I use python and get about 1000ms...
But I see there are a of submissions within 100ms. Could anyone share their codes within 100ms?
Thanks!
I used the following approach. Let's denote the biggest palindrome product as palindrome = M * L
. For N > 1 this palidrome has even number of digits and it can be represented as the sum:
palindrome = upper * 10^N + lower
We can expect that M and L are close to 10^N and we can represent them as M = 10^N - i
, L = 10^N - j
and hence
palindrome = (10^N - i) * (10^N - j) = 10^N * (10^N - (i + j)) + i * j
If we assume that i * j < 10^N (this assumption turned out to be true for N > 1) we can represent upper and lower in the following way:
upper = 10^N - (i + j)
lower = i * j
This is the system of equations which can be solved if we know upper and lower. Let's denote sum of i and j as a = i + j
. It can be calculated as a = 10^N - upper
. Because j = a - i
equation for lower can be rewritten as
lower = a * i - i * i
This is a quadratic equation which can be solved using standard methods from textbooks.
Here is the algorithm:
if n == 1:
return 9
for a in xrange(2, 9 * 10**(n-1)):
upper = 10**n - a
lower = reverseNumber(upper)
# solve the equation
# lower == a * i - i * i
# if it has whole number solution then
# return (10**n - i) * (10**n - j) % 1337
This solution is under 100ms but it is still slower than 40% of solutions. So there might be a better approach.
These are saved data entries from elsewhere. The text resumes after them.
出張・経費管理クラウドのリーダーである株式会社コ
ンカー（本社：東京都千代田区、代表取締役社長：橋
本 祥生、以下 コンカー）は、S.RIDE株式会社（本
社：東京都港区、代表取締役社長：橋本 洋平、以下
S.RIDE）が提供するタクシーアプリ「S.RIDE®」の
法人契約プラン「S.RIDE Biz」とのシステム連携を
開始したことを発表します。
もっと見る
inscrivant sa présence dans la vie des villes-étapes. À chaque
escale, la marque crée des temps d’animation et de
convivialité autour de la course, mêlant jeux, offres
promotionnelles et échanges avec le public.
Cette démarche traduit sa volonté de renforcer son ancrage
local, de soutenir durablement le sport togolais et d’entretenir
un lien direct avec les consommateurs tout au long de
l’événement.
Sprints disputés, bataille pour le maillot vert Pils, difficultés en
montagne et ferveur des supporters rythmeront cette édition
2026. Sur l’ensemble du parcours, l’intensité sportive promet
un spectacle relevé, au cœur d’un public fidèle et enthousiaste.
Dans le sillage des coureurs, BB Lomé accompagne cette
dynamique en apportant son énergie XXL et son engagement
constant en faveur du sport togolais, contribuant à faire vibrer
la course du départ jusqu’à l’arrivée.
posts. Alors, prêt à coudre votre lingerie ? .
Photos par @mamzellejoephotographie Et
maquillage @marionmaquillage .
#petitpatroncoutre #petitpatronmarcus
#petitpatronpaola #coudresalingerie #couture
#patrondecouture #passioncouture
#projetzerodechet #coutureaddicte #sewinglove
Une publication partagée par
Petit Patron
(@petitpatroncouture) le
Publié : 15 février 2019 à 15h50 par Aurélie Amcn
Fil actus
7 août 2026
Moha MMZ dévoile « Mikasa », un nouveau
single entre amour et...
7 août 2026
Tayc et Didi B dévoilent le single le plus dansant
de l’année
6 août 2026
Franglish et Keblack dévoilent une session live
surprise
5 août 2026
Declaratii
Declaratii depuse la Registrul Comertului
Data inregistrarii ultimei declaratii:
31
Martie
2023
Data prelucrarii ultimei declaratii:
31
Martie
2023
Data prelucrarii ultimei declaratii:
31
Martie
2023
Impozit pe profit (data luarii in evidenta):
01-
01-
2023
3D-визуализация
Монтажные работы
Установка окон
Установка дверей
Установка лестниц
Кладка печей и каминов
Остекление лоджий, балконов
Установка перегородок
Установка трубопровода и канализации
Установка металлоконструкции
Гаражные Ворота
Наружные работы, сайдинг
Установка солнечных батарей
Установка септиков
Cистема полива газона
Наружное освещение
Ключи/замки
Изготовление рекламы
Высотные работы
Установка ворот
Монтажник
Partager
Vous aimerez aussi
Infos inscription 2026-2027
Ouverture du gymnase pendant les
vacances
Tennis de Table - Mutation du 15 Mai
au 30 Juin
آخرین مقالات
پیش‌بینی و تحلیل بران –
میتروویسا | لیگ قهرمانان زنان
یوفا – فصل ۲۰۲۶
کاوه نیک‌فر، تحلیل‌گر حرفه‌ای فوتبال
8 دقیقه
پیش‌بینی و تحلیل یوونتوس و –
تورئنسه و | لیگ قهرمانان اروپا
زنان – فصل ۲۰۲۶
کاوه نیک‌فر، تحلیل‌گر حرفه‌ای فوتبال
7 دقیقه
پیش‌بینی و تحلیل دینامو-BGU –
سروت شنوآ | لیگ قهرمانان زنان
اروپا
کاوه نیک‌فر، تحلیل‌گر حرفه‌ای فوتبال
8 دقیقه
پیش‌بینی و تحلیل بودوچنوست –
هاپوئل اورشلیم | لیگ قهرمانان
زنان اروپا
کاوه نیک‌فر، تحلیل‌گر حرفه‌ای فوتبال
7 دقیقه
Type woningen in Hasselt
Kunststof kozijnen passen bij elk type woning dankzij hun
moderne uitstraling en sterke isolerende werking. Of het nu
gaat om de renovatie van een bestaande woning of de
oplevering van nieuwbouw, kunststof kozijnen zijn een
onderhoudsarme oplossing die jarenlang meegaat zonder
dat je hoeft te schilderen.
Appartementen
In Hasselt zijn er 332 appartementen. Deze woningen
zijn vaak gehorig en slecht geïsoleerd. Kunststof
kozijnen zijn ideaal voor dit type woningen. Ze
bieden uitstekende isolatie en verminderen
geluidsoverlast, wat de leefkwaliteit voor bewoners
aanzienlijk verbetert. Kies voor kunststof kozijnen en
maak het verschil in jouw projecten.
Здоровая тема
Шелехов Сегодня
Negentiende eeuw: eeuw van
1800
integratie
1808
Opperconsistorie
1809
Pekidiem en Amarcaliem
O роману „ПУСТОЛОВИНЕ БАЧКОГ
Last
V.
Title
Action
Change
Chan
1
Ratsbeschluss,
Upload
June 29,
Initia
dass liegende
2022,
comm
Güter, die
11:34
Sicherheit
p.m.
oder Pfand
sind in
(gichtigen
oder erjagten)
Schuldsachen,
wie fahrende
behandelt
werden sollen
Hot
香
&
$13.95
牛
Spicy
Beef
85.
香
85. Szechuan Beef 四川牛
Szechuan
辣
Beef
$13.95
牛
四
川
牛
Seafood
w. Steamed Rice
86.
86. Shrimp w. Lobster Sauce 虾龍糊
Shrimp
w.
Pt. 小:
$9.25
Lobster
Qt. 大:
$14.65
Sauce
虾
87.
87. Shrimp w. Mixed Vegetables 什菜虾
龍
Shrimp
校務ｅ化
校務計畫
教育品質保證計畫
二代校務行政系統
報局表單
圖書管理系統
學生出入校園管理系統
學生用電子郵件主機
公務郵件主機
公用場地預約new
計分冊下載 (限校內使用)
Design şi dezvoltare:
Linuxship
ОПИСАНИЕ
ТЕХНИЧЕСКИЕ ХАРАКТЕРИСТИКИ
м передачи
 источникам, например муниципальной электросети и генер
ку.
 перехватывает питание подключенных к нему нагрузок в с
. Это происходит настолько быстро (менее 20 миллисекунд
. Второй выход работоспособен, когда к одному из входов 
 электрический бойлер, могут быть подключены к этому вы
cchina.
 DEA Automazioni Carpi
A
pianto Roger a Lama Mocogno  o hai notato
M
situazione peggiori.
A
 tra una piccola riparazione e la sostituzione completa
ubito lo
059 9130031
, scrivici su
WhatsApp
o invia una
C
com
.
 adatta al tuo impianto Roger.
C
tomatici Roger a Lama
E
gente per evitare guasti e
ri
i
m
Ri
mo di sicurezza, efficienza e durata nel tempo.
@nizametdinov said in Could any python experts share their codes within 100ms?:
why upper bound of a is 9 * 10**(n-1) rather than 18* 10**(n-1)
@xiaoyudeng666, if a > 9 * 10**(n-1)
then upper = 10**n - a
will have less than n digits. This approach won't work in this case.
@nizametdinov said in Could any python experts share their codes within 100ms?:
For N > 1 this palidrome has even number of digits
I understand for even N there's direct solution, but I don't see the existence proof of the even number of digits for every N>1? any trivial proof?